● **Exercise objective**: Copy the records below exactly, but leave out any picture they contain.

● **Records provided**:
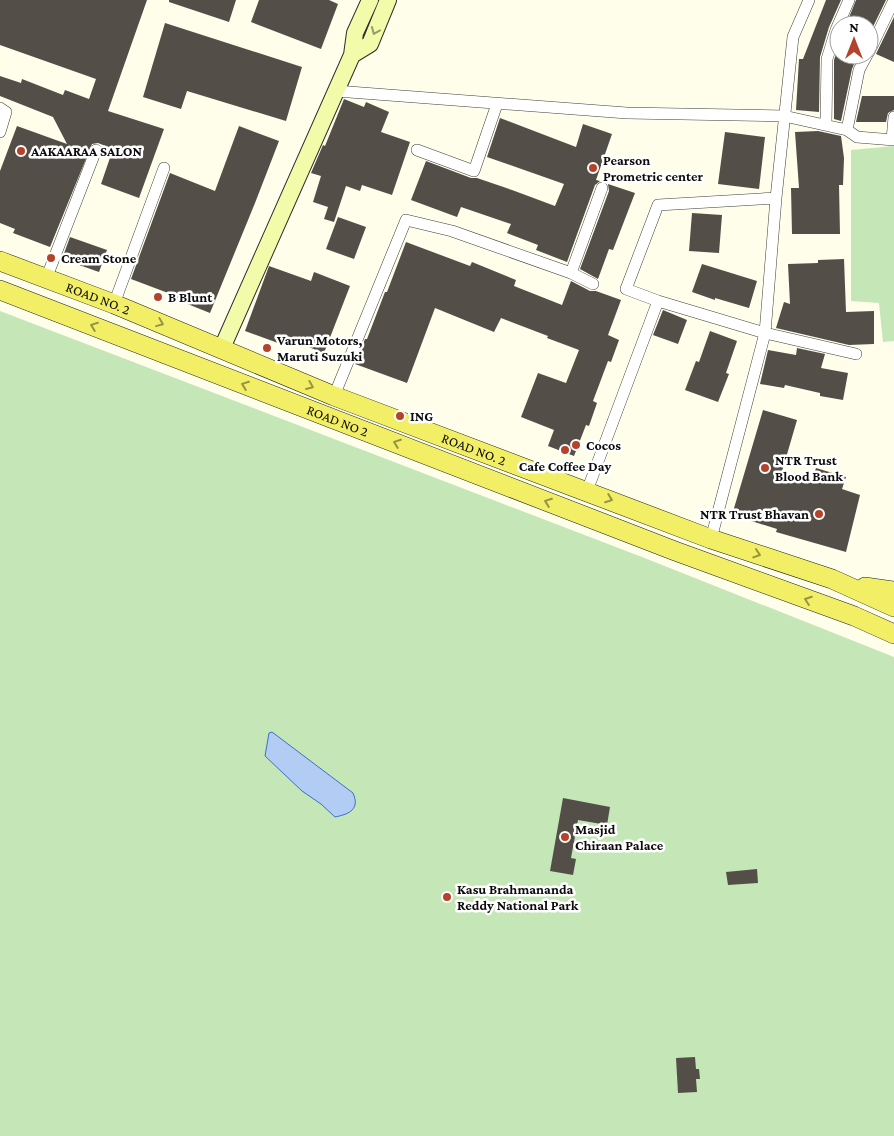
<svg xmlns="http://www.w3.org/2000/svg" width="894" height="1136" font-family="'Crimson Pro',serif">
<rect width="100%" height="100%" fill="#fefeeb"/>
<path fill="#c5e6b7" d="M894 146V341L883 342 879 303 851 301V150Z
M0 311 642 557 894 657V1136H0Z"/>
<path fill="#b2ccf3" stroke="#3d70c6" d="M272 732 353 793C360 809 350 814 335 817L321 804 302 791 265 756 269 733Z"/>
<path fill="#534f48" d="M0 0H147L108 111 164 129 139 198 101 184 113 149 98 143 92 144 50 247 13 233 15 229 0 223V171L17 126 67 144 53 117 0 96V76L21 83 22 79 63 95 65 90 89 99 96 79 0 45Z
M169 0H236L229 22 169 2Z
M259 0H329L338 4 321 49 251 22Z
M826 0H841L829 27 820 57 819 112 796 110 799 59H803Z
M856 0H886L869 35V25H846Z
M894 17V62L876 54Z
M165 23 302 67 286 121 187 91 181 109 143 97Z
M839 46V55H858L852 69 841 121 834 119V60Z
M862 96H894V110L888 113 886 122H856Z
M344 99 364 107 366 102 389 112 381 132 410 142 392 195 362 185 360 191 346 186 334 222 324 219 328 207 313 202 321 176 311 173 323 145 325 146Z
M500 118 576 147 583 124 612 134 596 180 600 181 595 185 567 262 536 250 538 245 507 233 511 224 461 207 457 217 411 200 426 161 471 178H477L512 190 555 206 564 184 487 157Z
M239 126 279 141 255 203 210 313 175 299 176 296 131 279 170 173 215 191Z
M818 131 841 136 844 158 843 185H839L840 234H792L791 188H799L795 132Z
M725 132 765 137 759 189 718 184Z
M608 184 635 193 613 250 609 249 598 279 580 269 609 191Z
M692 213 722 215 719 253 689 251Z
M338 217 366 227 354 259 326 249Z
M70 237 107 250 99 272 62 259Z
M406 242 470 266 472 262 516 280 514 286 562 305 571 281 590 291H596L621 300 608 335 619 340 611 362 608 361 593 401 597 403 589 426 586 425 574 456 548 446 554 430 521 417 538 373 566 383 579 350 547 338 548 336 501 318 494 332 435 308 407 383 355 364 365 339H367L385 292H387Z
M844 259 846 312 874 311V344L849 345 776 328 784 302 790 304 788 264 818 263V260Z
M702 264 757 281 749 308 715 298V300L692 292Z
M269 266 311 281 314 272 350 286 324 353 280 336 278 343 245 331Z
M663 310 687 320 678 344 653 335Z
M710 331 737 341 726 373 729 374 718 402 685 390 696 361 699 362Z
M797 348 825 354 821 368 848 373 843 400 820 396V393L785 385 784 388 760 384 768 350 796 355Z
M763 410 797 420 781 475 812 480 816 468 846 477 842 489 860 495 846 552 776 532 777 529 732 515Z
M563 798 610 807 607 825 578 820 571 858 576 859 573 875 550 871Z
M757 869 758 883 728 885 726 872Z
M695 1057 696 1069H699L700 1079H696L697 1092 678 1093 676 1058Z"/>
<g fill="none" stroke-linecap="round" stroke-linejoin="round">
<g stroke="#3e3e3e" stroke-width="12">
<path id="street" d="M869 52 894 0
M336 91 627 113 784 116 847 130 857 137 894 140
M0 108 6 112 0 132
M826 124 827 59 836 30 849 0
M847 130 859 70 867 55
M892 140 894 117
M417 150 474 171 497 104
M776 198 658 205 626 289 658 301 765 333 856 354
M571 273 602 188
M46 279 96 150
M114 304 164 168
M334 396 406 220 452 231 571 273 593 284
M587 491 658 301
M711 539 765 333 776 198 793 37 809 0"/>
</g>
<g stroke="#2d2d2d" stroke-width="18">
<path id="secondary" d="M352 55 370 44 388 0
M222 348 352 55 355 33 370 0"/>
</g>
<g stroke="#1c1c1c" stroke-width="20">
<g id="primary">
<path id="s1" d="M0 261 114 304 334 396 711 539 832 579 894 607"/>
<path id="s2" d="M0 290 675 551 854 616 894 634"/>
<path d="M865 587 894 591"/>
</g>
</g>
<use href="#street" stroke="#fff" stroke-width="11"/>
<use href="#secondary" stroke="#f2fba9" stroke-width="16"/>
<use href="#primary" stroke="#f2ef67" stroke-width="19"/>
</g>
<defs><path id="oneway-chevron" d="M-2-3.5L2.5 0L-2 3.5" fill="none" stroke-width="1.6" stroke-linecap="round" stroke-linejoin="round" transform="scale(1.25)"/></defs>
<use stroke="#969b6a" href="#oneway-chevron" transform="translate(375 31) rotate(113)"/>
<g stroke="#969442">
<use href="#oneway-chevron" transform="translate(160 323) rotate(22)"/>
<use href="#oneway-chevron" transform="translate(94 326) rotate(-159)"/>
<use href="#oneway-chevron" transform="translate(245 385) rotate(-159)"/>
<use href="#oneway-chevron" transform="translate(310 386) rotate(23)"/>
<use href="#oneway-chevron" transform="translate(397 443) rotate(-159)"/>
<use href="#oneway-chevron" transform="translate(609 499) rotate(21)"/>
<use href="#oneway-chevron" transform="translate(548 502) rotate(-159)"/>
<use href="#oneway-chevron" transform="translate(757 554) rotate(18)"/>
<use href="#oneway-chevron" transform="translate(808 600) rotate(-160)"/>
</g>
<g fill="#b4432b" stroke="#fff" stroke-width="2">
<circle cx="21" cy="151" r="5"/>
<circle cx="593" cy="168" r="5"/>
<circle cx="51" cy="258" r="5"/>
<circle cx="158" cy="297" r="5"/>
<circle cx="267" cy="348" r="5"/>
<circle cx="400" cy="416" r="5"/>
<circle cx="576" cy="445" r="5"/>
<circle cx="565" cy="450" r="5"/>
<circle cx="765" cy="468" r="5"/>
<circle cx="819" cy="514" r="5"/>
<circle cx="565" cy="837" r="5"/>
<circle cx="447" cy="897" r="5"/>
</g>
<g text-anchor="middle" stroke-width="5" stroke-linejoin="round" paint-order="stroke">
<g font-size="14" font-weight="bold" fill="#0b0b0b" stroke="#fff" text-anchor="start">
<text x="31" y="156">AAKAARAA SALON</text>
<text x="603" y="165">Pearson<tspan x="603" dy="16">Prometric center</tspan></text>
<text x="61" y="263">Cream Stone</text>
<text x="168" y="302">B Blunt</text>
<text x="277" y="345">Varun Motors,<tspan x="277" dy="16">Maruti Suzuki</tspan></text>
<text x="410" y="421">ING</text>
<text x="586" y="450">Cocos</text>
<text x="775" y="465">NTR Trust<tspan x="775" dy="16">Blood Bank</tspan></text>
<text x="565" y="471" text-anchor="middle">Cafe Coffee Day</text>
<text x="809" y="519" text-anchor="end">NTR Trust Bhavan</text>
<text x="575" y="834">Masjid<tspan x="575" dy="16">Chiraan Palace</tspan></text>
<text x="457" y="894">Kasu Brahmananda<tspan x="457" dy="16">Reddy National Park</tspan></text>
</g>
<g font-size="14" fill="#0b0b0b" stroke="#fff">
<text dy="5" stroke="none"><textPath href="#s1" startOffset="105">ROAD NO. 2</textPath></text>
<text dy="5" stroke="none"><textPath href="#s2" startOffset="362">ROAD NO 2</textPath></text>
<text dy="5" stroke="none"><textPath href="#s1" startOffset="510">ROAD NO. 2</textPath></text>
</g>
</g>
<g transform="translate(854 40)"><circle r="24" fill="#ffffff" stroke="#9d9d9d"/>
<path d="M0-4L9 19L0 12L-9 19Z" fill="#b4432b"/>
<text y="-8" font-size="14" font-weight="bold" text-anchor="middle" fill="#0b0b0b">N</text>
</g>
</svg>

● **Task solution**:
<svg xmlns="http://www.w3.org/2000/svg" width="894" height="1136" font-family="'Crimson Pro',serif">
<rect width="100%" height="100%" fill="#fefeeb"/>
<path fill="#c5e6b7" d="M894 146V341L883 342 879 303 851 301V150Z
M0 311 642 557 894 657V1136H0Z"/>
<path fill="#b2ccf3" stroke="#3d70c6" d="M272 732 353 793C360 809 350 814 335 817L321 804 302 791 265 756 269 733Z"/>
<path fill="#534f48" d="M0 0H147L108 111 164 129 139 198 101 184 113 149 98 143 92 144 50 247 13 233 15 229 0 223V171L17 126 67 144 53 117 0 96V76L21 83 22 79 63 95 65 90 89 99 96 79 0 45Z
M169 0H236L229 22 169 2Z
M259 0H329L338 4 321 49 251 22Z
M826 0H841L829 27 820 57 819 112 796 110 799 59H803Z
M856 0H886L869 35V25H846Z
M894 17V62L876 54Z
M165 23 302 67 286 121 187 91 181 109 143 97Z
M839 46V55H858L852 69 841 121 834 119V60Z
M862 96H894V110L888 113 886 122H856Z
M344 99 364 107 366 102 389 112 381 132 410 142 392 195 362 185 360 191 346 186 334 222 324 219 328 207 313 202 321 176 311 173 323 145 325 146Z
M500 118 576 147 583 124 612 134 596 180 600 181 595 185 567 262 536 250 538 245 507 233 511 224 461 207 457 217 411 200 426 161 471 178H477L512 190 555 206 564 184 487 157Z
M239 126 279 141 255 203 210 313 175 299 176 296 131 279 170 173 215 191Z
M818 131 841 136 844 158 843 185H839L840 234H792L791 188H799L795 132Z
M725 132 765 137 759 189 718 184Z
M608 184 635 193 613 250 609 249 598 279 580 269 609 191Z
M692 213 722 215 719 253 689 251Z
M338 217 366 227 354 259 326 249Z
M70 237 107 250 99 272 62 259Z
M406 242 470 266 472 262 516 280 514 286 562 305 571 281 590 291H596L621 300 608 335 619 340 611 362 608 361 593 401 597 403 589 426 586 425 574 456 548 446 554 430 521 417 538 373 566 383 579 350 547 338 548 336 501 318 494 332 435 308 407 383 355 364 365 339H367L385 292H387Z
M844 259 846 312 874 311V344L849 345 776 328 784 302 790 304 788 264 818 263V260Z
M702 264 757 281 749 308 715 298V300L692 292Z
M269 266 311 281 314 272 350 286 324 353 280 336 278 343 245 331Z
M663 310 687 320 678 344 653 335Z
M710 331 737 341 726 373 729 374 718 402 685 390 696 361 699 362Z
M797 348 825 354 821 368 848 373 843 400 820 396V393L785 385 784 388 760 384 768 350 796 355Z
M763 410 797 420 781 475 812 480 816 468 846 477 842 489 860 495 846 552 776 532 777 529 732 515Z
M563 798 610 807 607 825 578 820 571 858 576 859 573 875 550 871Z
M757 869 758 883 728 885 726 872Z
M695 1057 696 1069H699L700 1079H696L697 1092 678 1093 676 1058Z"/>
<g fill="none" stroke-linecap="round" stroke-linejoin="round">
<g stroke="#3e3e3e" stroke-width="12">
<path id="street" d="M869 52 894 0
M336 91 627 113 784 116 847 130 857 137 894 140
M0 108 6 112 0 132
M826 124 827 59 836 30 849 0
M847 130 859 70 867 55
M892 140 894 117
M417 150 474 171 497 104
M776 198 658 205 626 289 658 301 765 333 856 354
M571 273 602 188
M46 279 96 150
M114 304 164 168
M334 396 406 220 452 231 571 273 593 284
M587 491 658 301
M711 539 765 333 776 198 793 37 809 0"/>
</g>
<g stroke="#2d2d2d" stroke-width="18">
<path id="secondary" d="M352 55 370 44 388 0
M222 348 352 55 355 33 370 0"/>
</g>
<g stroke="#1c1c1c" stroke-width="20">
<g id="primary">
<path id="s1" d="M0 261 114 304 334 396 711 539 832 579 894 607"/>
<path id="s2" d="M0 290 675 551 854 616 894 634"/>
<path d="M865 587 894 591"/>
</g>
</g>
<use href="#street" stroke="#fff" stroke-width="11"/>
<use href="#secondary" stroke="#f2fba9" stroke-width="16"/>
<use href="#primary" stroke="#f2ef67" stroke-width="19"/>
</g>
<defs><path id="oneway-chevron" d="M-2-3.5L2.5 0L-2 3.5" fill="none" stroke-width="1.6" stroke-linecap="round" stroke-linejoin="round" transform="scale(1.25)"/></defs>
<use stroke="#969b6a" href="#oneway-chevron" transform="translate(375 31) rotate(113)"/>
<g stroke="#969442">
<use href="#oneway-chevron" transform="translate(160 323) rotate(22)"/>
<use href="#oneway-chevron" transform="translate(94 326) rotate(-159)"/>
<use href="#oneway-chevron" transform="translate(245 385) rotate(-159)"/>
<use href="#oneway-chevron" transform="translate(310 386) rotate(23)"/>
<use href="#oneway-chevron" transform="translate(397 443) rotate(-159)"/>
<use href="#oneway-chevron" transform="translate(609 499) rotate(21)"/>
<use href="#oneway-chevron" transform="translate(548 502) rotate(-159)"/>
<use href="#oneway-chevron" transform="translate(757 554) rotate(18)"/>
<use href="#oneway-chevron" transform="translate(808 600) rotate(-160)"/>
</g>
<g fill="#b4432b" stroke="#fff" stroke-width="2">
<circle cx="21" cy="151" r="5"/>
<circle cx="593" cy="168" r="5"/>
<circle cx="51" cy="258" r="5"/>
<circle cx="158" cy="297" r="5"/>
<circle cx="267" cy="348" r="5"/>
<circle cx="400" cy="416" r="5"/>
<circle cx="576" cy="445" r="5"/>
<circle cx="565" cy="450" r="5"/>
<circle cx="765" cy="468" r="5"/>
<circle cx="819" cy="514" r="5"/>
<circle cx="565" cy="837" r="5"/>
<circle cx="447" cy="897" r="5"/>
</g>
<g text-anchor="middle" stroke-width="5" stroke-linejoin="round" paint-order="stroke">
<g font-size="14" font-weight="bold" fill="#0b0b0b" stroke="#fff" text-anchor="start">
<text x="31" y="156">AAKAARAA SALON</text>
<text x="603" y="165">Pearson<tspan x="603" dy="16">Prometric center</tspan></text>
<text x="61" y="263">Cream Stone</text>
<text x="168" y="302">B Blunt</text>
<text x="277" y="345">Varun Motors,<tspan x="277" dy="16">Maruti Suzuki</tspan></text>
<text x="410" y="421">ING</text>
<text x="586" y="450">Cocos</text>
<text x="775" y="465">NTR Trust<tspan x="775" dy="16">Blood Bank</tspan></text>
<text x="565" y="471" text-anchor="middle">Cafe Coffee Day</text>
<text x="809" y="519" text-anchor="end">NTR Trust Bhavan</text>
<text x="575" y="834">Masjid<tspan x="575" dy="16">Chiraan Palace</tspan></text>
<text x="457" y="894">Kasu Brahmananda<tspan x="457" dy="16">Reddy National Park</tspan></text>
</g>
<g font-size="14" fill="#0b0b0b" stroke="#fff">
<text dy="5" stroke="none"><textPath href="#s1" startOffset="105">ROAD NO. 2</textPath></text>
<text dy="5" stroke="none"><textPath href="#s2" startOffset="362">ROAD NO 2</textPath></text>
<text dy="5" stroke="none"><textPath href="#s1" startOffset="510">ROAD NO. 2</textPath></text>
</g>
</g>
<g transform="translate(854 40)"><circle r="24" fill="#ffffff" stroke="#9d9d9d"/>
<path d="M0-4L9 19L0 12L-9 19Z" fill="#b4432b"/>
<text y="-8" font-size="14" font-weight="bold" text-anchor="middle" fill="#0b0b0b">N</text>
</g>
</svg>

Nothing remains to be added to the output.